There’s more. She hosts NBA Countdown; she is the studio host for NCAA College Basketball.
That’s heady stuff for a young person who has always accentuated work ethic and relationships as conduits for success. She is as comfortable with a microphone in her hands as she was with a basketball and volleyball during her competitive days at UGA.
She studies with the greatest of diligence when preparing for a game, even when she knows at halftime she may be interviewing a veteran coach as he comes off the field, not knowing what his emotions are. Will he be an easygoing Jekyll or a sinister Hyde? It is not a time to shoot from the hip. Ask a good question and you get respect.
Alabama’s head football coach Nick Saban responded with a sharp dismissal a couple of seasons ago when she dared venture into the status of his two quarterbacks, Tua Tagovailoa and Jalen Hurts. Maria was non-plussed and handled his outburst like a pro. Saban later apologized.
It became habitual early in her career to evaluate other announcers, paying close attention to their ability to interview a sports personality, whether in a studio with no distractions or outside a locker room in a tight game with overwhelming intrusions.
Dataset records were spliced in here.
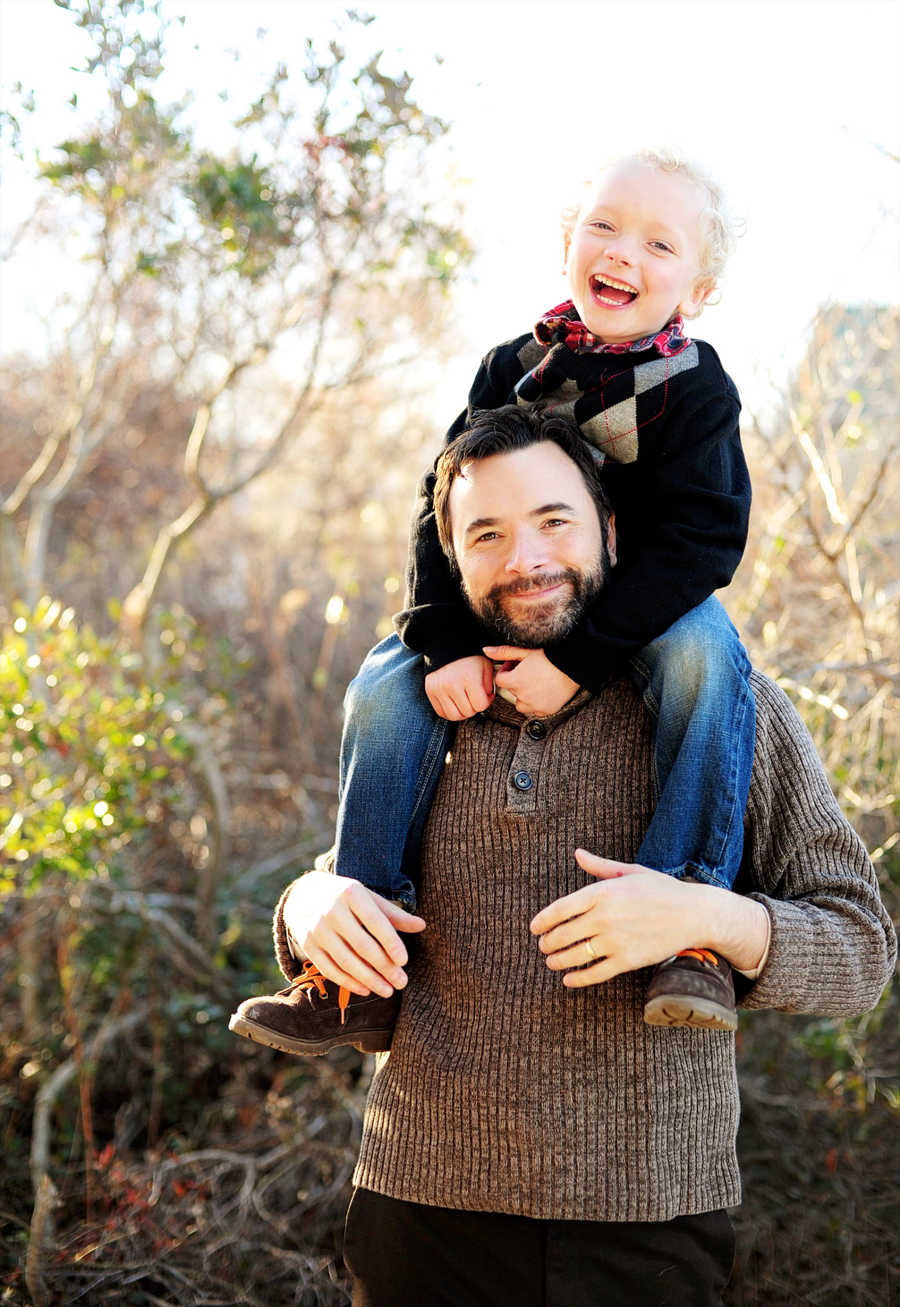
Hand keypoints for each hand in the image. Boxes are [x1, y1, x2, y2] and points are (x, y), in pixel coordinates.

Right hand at [283, 871, 425, 997]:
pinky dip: (348, 982)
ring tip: (387, 991)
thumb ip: (394, 914)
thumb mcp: (368, 898)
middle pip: (361, 944)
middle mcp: (332, 911)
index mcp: (351, 894)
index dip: (390, 941)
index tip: (404, 961)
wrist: (304, 894)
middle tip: (401, 982)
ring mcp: (317, 929)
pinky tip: (365, 989)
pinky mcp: (307, 945)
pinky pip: (329, 969)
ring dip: (368, 979)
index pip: (374, 921)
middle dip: (383, 966)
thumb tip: (422, 925)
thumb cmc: (346, 897)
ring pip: (345, 960)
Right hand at [425, 655, 494, 720]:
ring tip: (465, 701)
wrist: (448, 649)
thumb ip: (491, 684)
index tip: (485, 693)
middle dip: (474, 707)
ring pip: (454, 716)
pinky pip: (442, 713)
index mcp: (468, 677)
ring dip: (462, 712)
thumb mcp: (486, 667)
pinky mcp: (430, 691)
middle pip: (468, 712)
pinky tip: (455, 702)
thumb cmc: (469, 660)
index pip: (480, 705)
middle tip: (474, 696)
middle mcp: (451, 684)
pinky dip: (450, 711)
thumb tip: (487, 699)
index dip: (486, 701)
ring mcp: (439, 688)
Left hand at [483, 646, 579, 717]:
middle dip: (516, 681)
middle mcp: (524, 696)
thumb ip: (503, 652)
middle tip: (530, 670)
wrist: (576, 664)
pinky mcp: (548, 711)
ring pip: (521, 704)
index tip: (517, 664)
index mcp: (516, 681)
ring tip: (536, 682)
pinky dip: (537, 703)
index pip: (500, 679)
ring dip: (524, 695)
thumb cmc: (551, 655)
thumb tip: (485, 650)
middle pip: (511, 691)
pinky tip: (545, 690)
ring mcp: (536, 705)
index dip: (507, 670)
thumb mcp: (525, 651)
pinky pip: (535, 710)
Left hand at [529, 849, 768, 986]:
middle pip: (564, 934)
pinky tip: (569, 980)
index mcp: (603, 892)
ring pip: (576, 956)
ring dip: (557, 961)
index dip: (542, 920)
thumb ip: (600, 867)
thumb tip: (577, 854)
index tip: (534, 928)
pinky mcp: (628, 960)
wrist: (694, 914)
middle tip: (543, 946)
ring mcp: (616, 940)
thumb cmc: (661, 890)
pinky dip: (578, 979)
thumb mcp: (630, 872)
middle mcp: (606, 916)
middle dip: (548, 942)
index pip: (561, 908)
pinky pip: (596, 973)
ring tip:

She is mindful of the UGA graduates who have risen to the pinnacle in television – Amy Robach with ABC’s 20/20 and Good Morning America, Deborah Roberts also with ABC News and Deborah Norville with the syndicated news magazine Inside Edition. And the first to make it big, Julie Moran, who after co-hosting NBA Inside Stuff, became weekend anchor and co-host of Entertainment Tonight. Maria has the right stuff for those types of assignments if producers were to come calling.
Now living in Atlanta, she brings intellect, resourcefulness and class to her job and is highly respected for her work.
It would be safe to say, this accomplished woman has special qualities as a broadcaster and as a person.